[WHAT YOU ARE ASKED TO DO] Repetition must be exact and must stop with the line bearing "camera: 50 degrees right, 5 degrees down". It begins at the first line of the records and includes no pictures.

[Items listed in a dataset]
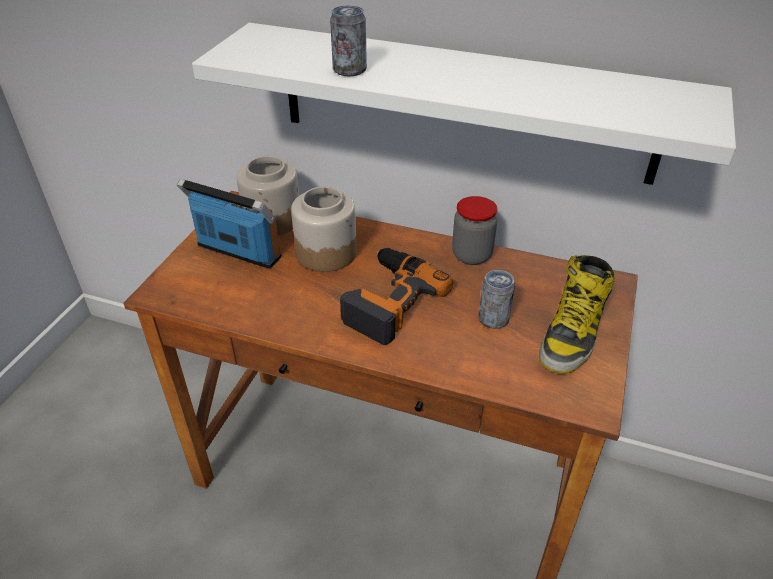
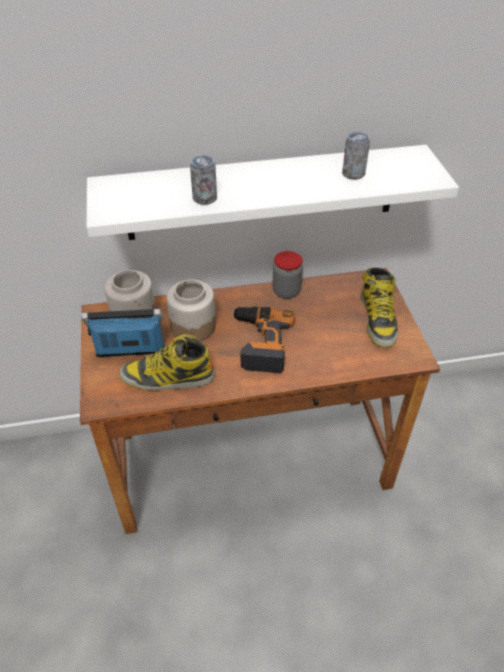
camera: 30 degrees left, 5 degrees up
can [478,270,515,329] -> can moved to [342,132,370,180]
none -> boot [120,334,215,391]

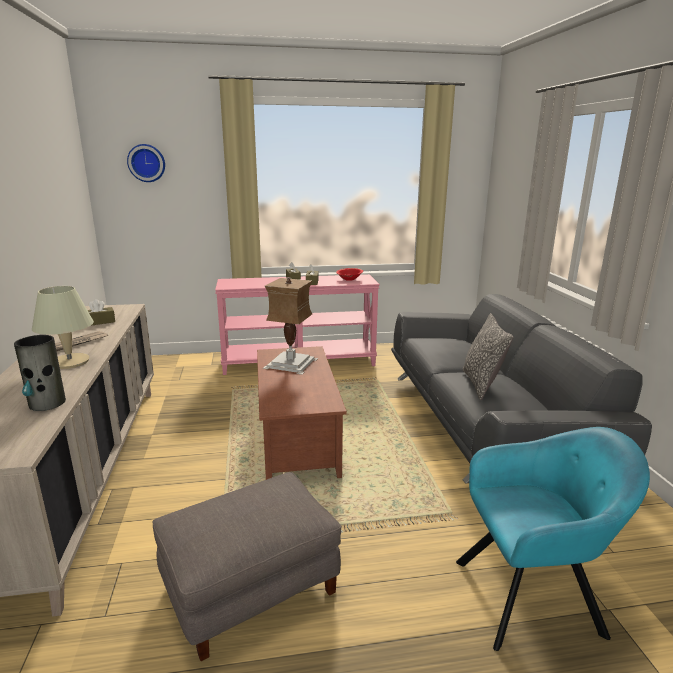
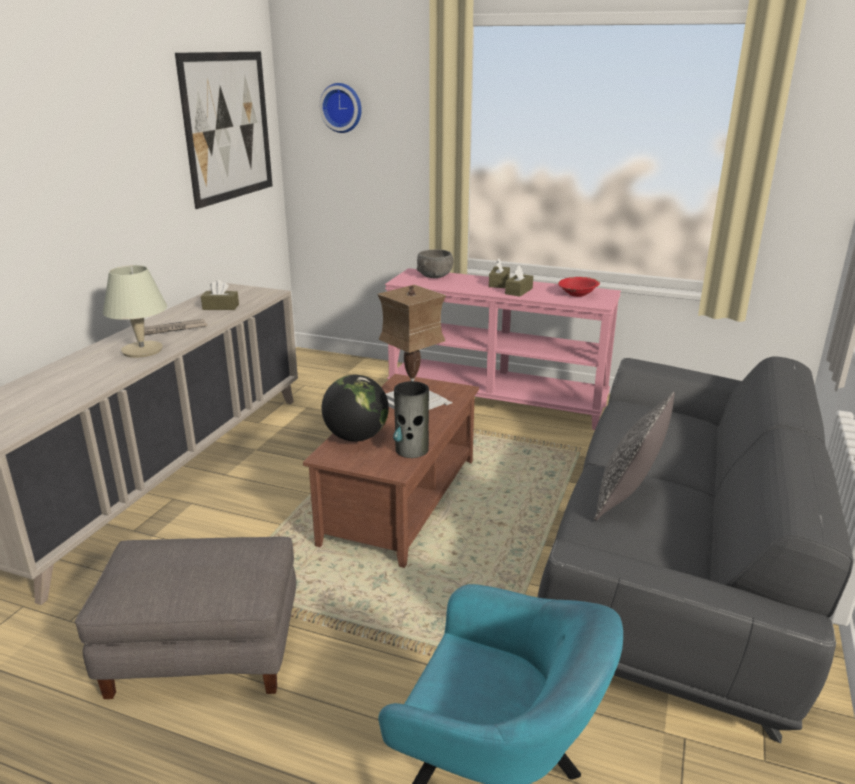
camera: 30 degrees right, 5 degrees up
vase [14,335,66,411] -> vase moved to [393,381,429,458]
none -> picture [175,52,273,209]
none -> globe [321,375,389,442]
none -> grey bowl [417,249,454,278]

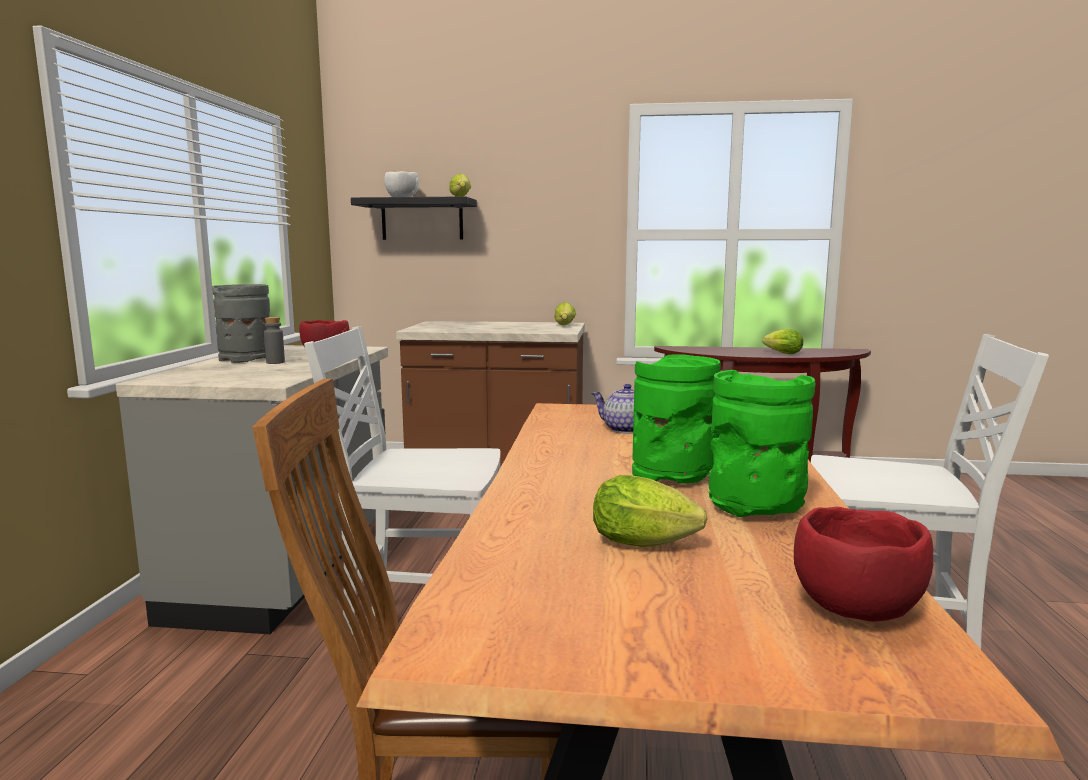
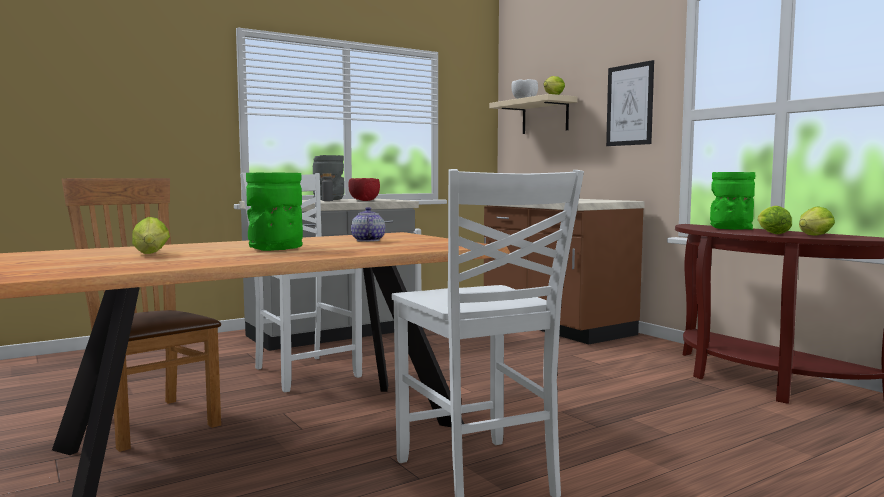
camera: 50 degrees right, 5 degrees down
black shelf [351,196,477,240] -> beige shelf [489,94,578,134]
lettuce [554,302,576,325] -> lettuce moved to [799,206,835,236]
green vase [709,370,815,517] -> green vase moved to [710,172,755,230]
red bowl [794,507,933,622] -> none
none -> picture [606,60,654,146]

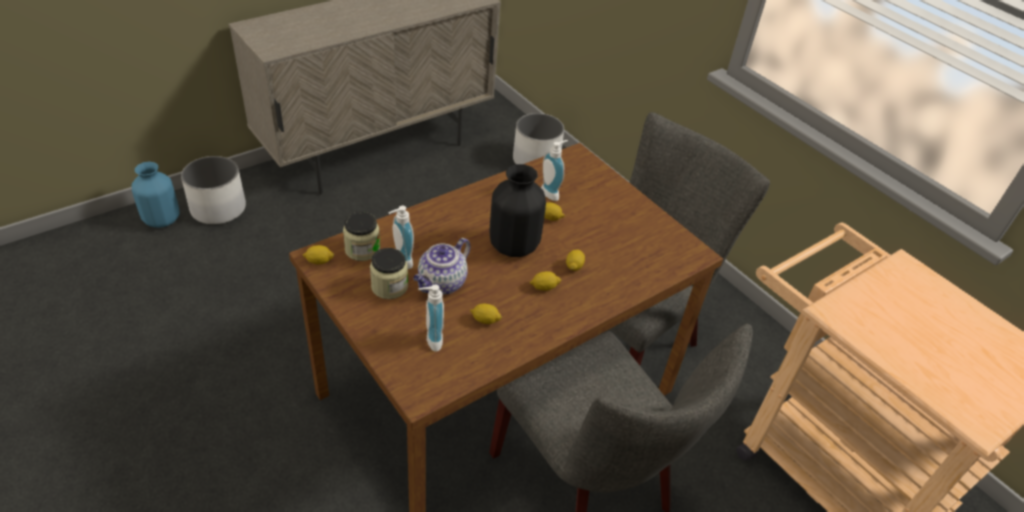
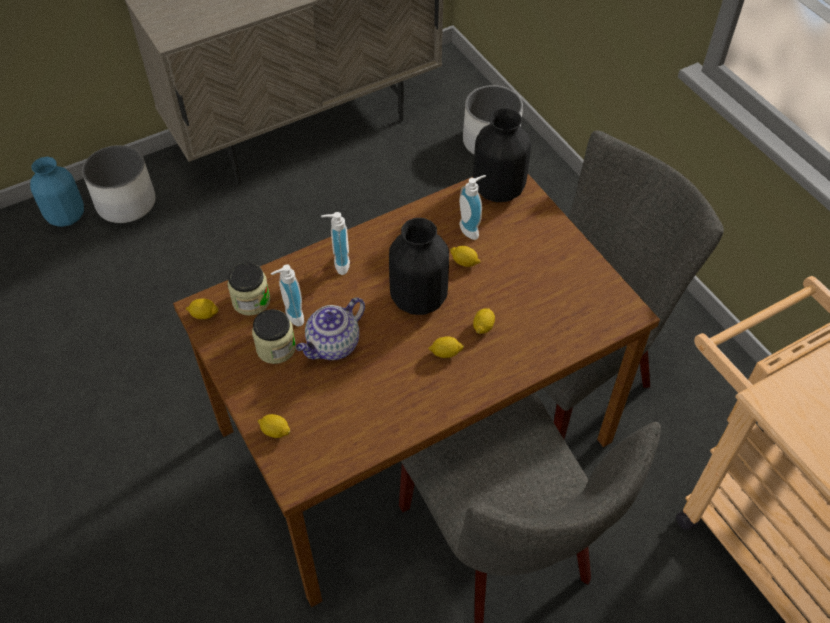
camera: 10 degrees right, 10 degrees up
soap dispenser [418,284,444,352] -> soap dispenser moved to [321,212,350,275]
lemon [470,304,502,324] -> lemon moved to [258,414,290,438]
none -> black vase [473,108,531,202]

[ANSWER BOX]
camera: 30 degrees left, 5 degrees up
can [478,270,515,329] -> can moved to [342,132,370,180]
none -> boot [120,334,215,391]

camera: 30 degrees right, 5 degrees up
vase [14,335,66,411] -> vase moved to [393,381,429,458]
none -> picture [175,52,273,209]
none -> globe [321,375,389,442]
none -> grey bowl [417,249,454,278]

camera: 50 degrees right, 5 degrees down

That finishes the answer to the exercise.